In 1810, Walter Scott published a long narrative poem called The Lady of the Lake, set on a loch in the Trossachs that almost no Englishman had ever heard of. Within months, Loch Katrine was a tourist destination. Within a year, Rossini had begun adapting it into the opera La donna del lago. Within a generation, Queen Victoria was opening the works that piped its water 26 miles south to taps in Glasgow. Today the loch still holds the same dark water it has always held, fed by burns running off Ben A'an and Glengyle, and Glasgow still drinks it, delivered by gravity through aqueducts that run uninterrupted since 1859. Rob Roy MacGregor was born at the head of the loch in 1671. The Pictish name for the place means dark, gloomy place. It is darker and gloomier than that, and more beautiful.
The place-name scholar William Watson judged Katrine to be thoroughly Pictish, derived from the ancient Celtic root ceit, meaning dark or gloomy place. The name refers to the heavily forested shores that crowd the water, casting reflections that turn the surface near-black even in summer. A competing theory traces the name to cateran, from Gaelic ceathairne, a collective word for cattle thief or peasantry, fitting for a glen that had been working pasture and contested cattle-raiding country for centuries. Rob Roy MacGregor, the outlaw cattleman whose memory Scott later romanticised, was born in 1671 at Glengyle on the loch's western end. The loch lies in the Trossachs, the bristly country where the Highland line meets the Lowland edge, in what is now the Stirling council area but historically part of Perthshire.
Before 1810, the Highlands were a difficult, dangerous, recently pacified region most southern Britons preferred to avoid. Walter Scott changed that almost single-handedly. The Lady of the Lake, set on Loch Katrine, made the loch and the surrounding peaks fashionable overnight. Coaches began arriving from Glasgow. Inns opened on the shore. Rossini, in Naples, read the poem in translation and produced La donna del lago in 1819, taking the loch's fame to continental Europe. The mountain at the loch's eastern end, Ben Venue, and the smaller, sharper Ben A'an above the north shore both became staples of Romantic-era engravings. Ellen's Isle, the small wooded island that Scott placed at the centre of his story, still sits where he put it. Visitors still try to identify it from the boat trips that run from Trossachs Pier.

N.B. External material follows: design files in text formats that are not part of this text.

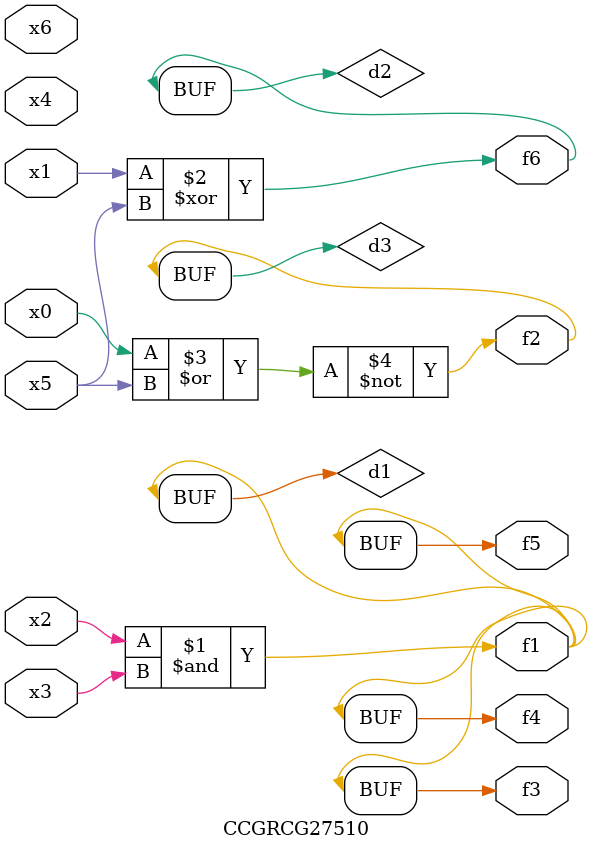
<source format=v>
module CCGRCG27510(
	input x0, x1, x2, x3, x4, x5, x6,
	output f1, f2, f3, f4, f5, f6
);

	wire d1, d2, d3;

	and (d1, x2, x3);
	xor (d2, x1, x5);
	nor (d3, x0, x5);
	assign f1 = d1;
	assign f2 = d3;
	assign f3 = d1;
	assign f4 = d1;
	assign f5 = d1;
	assign f6 = d2;
endmodule

</source>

By the 1850s, Glasgow was the second city of the British Empire and a public-health disaster. Cholera epidemics killed thousands. The Clyde was a sewer. The city needed clean water and the surrounding lowland sources were exhausted or polluted. The civil engineer John Frederick Bateman proposed Loch Katrine, 26 miles north in the Trossachs, as the solution. Construction began in 1855. On 14 October 1859 Queen Victoria opened the works in person. The aqueduct ran 41 kilometres south to Milngavie water treatment works on the city's northern edge, including 21 kilometres of tunnel. Crucially, the system runs entirely by gravity. Loch Katrine sits high enough above Glasgow that no pumping is needed even today. A second aqueduct opened in 1901 doubled the capacity. The combined system delivers up to 230 million litres a day.
Loch Katrine is owned by Scottish Water and protected accordingly. The water level is artificially raised by 1.8 metres above natural, and can be drawn down by up to 2 metres in dry years. Loch Arklet, a smaller reservoir between Katrine and Loch Lomond, was added in 1914 to top up flow during droughts. A longer tunnel beneath Ben A'an, completed in 1958, brings water from the Glen Finglas Reservoir to the north, and a dam at Glen Finglas was finished in 1965. Trout fishing is permitted from spring to autumn, fly and boat only, and the steamer Sir Walter Scott still runs sightseeing trips from Trossachs Pier as it has since 1900. Photographs of the original 1859 aqueduct construction were found in a skip in Possilpark in 2018. Old loch, old water, old infrastructure, still doing exactly what it was built to do.
Loch Katrine sits at 56.254 degrees North, 4.516 degrees West, in the Trossachs about 25 miles north-northwest of Glasgow. The loch runs roughly 8 miles WNW-ESE between Strath Gartney mountains. The nearest airport is Glasgow (EGPF) about 25 nautical miles south-southeast. Edinburgh (EGPH) is 45 nautical miles east-southeast. Best viewed at 3,000 to 5,000 feet AGL to see the full length of the loch, the surrounding Trossachs peaks (Ben Venue, Ben A'an), and the relationship with Loch Lomond a few miles west. The southern shore road ends at Stronachlachar; the steamer Sir Walter Scott operates from Trossachs Pier at the eastern end. Weather is highly variable; this is the Highland edge with frequent cloud.